Where the fuck is Rob at, he hasnt answered his phone in like 2 weeks.
Dude Rob died 2 weeks ago wtf?
Holy shit r u serious? How?
Just kidding, but im pretty sure he boned your gf and doesnt want to talk to you.
I just want to sing "highway to the danger zone" when I'm taking his pants off.
yeah that facebook group of people who have had sex with me probably isn't to discreet...
i cant finish this easy-mac because i need it for a chaser.
Just saw a dude hanging out a window upside down chugging a 60 of vodka. This weekend is big for everyone I guess
you're not a real person. you're actually just like a box of wine that can talk
Someone asked me what I was drinking, I was drinking rum, but I was also eating starbursts so i told them "daiquiris"
Debating whether the Plan B I had this morning would go under breakfast or lunch in my food log.
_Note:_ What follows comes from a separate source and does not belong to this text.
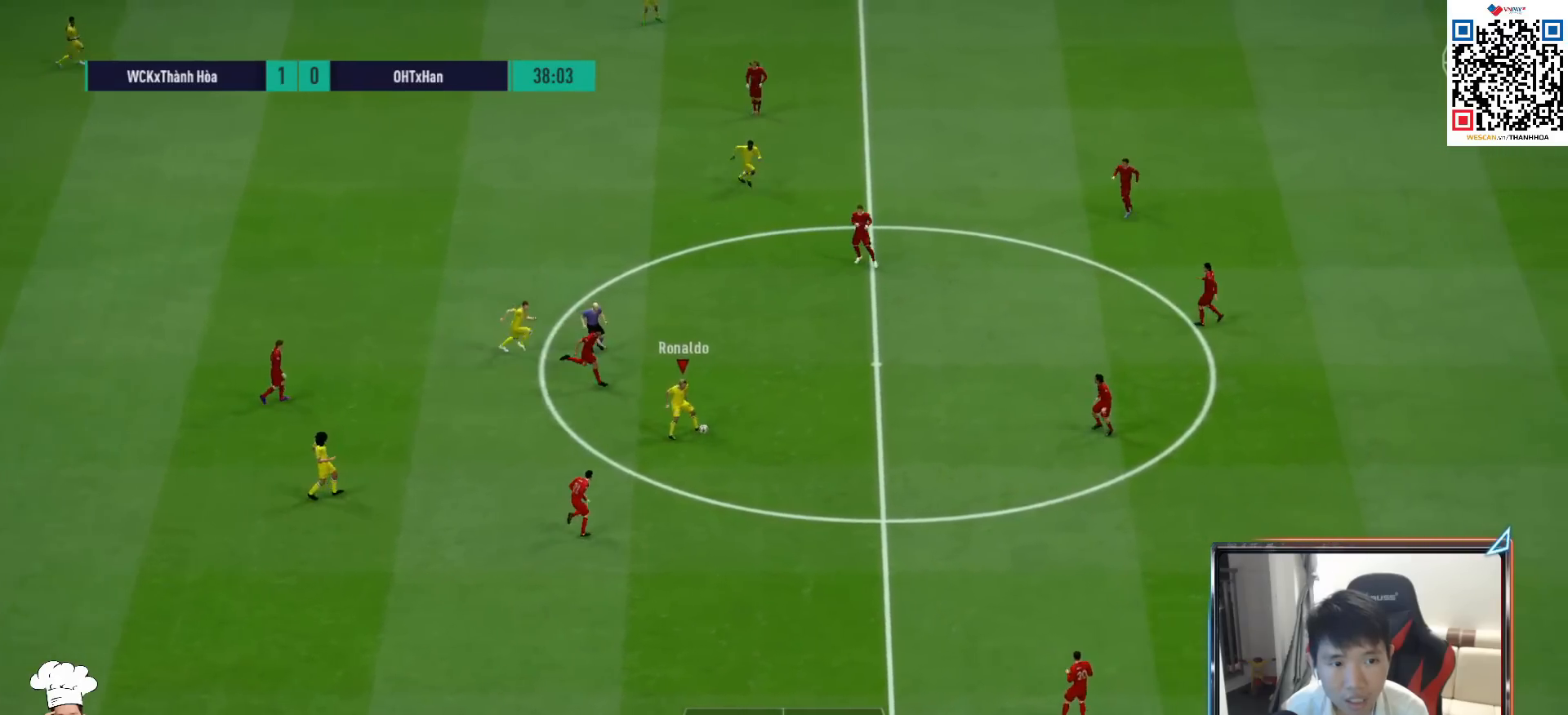
{"buttons": [], "left_stick": "right", "right_stick": "center", "events": []}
so when he he finally wandered back into the room it was with a pound of cream cheese which he ate in 5 minutes flat and then passed out
I knew there was a problem when things got heated and instead of rushing home I offered to get bagels instead
i don't remember much about your party last weekend but i remember you being so drunk you were crying in your driveway about pickles at four am
He stuck a cigarette in my butt last night. There is no coming back from that.
You whispered 'For Frodo', handed me your shirt, and charged campus security.
so my dads pretending to use the snow blower and theres absolutley no snow one the ground.... someone should really lock our liqour cabinet
I'M HANGING OUT WITH THE DRUG DEALER UPSTAIRS JUST SO I CAN STEAL HIS WIFI PASSWORD, I HOPE Y'ALL LOVE ME.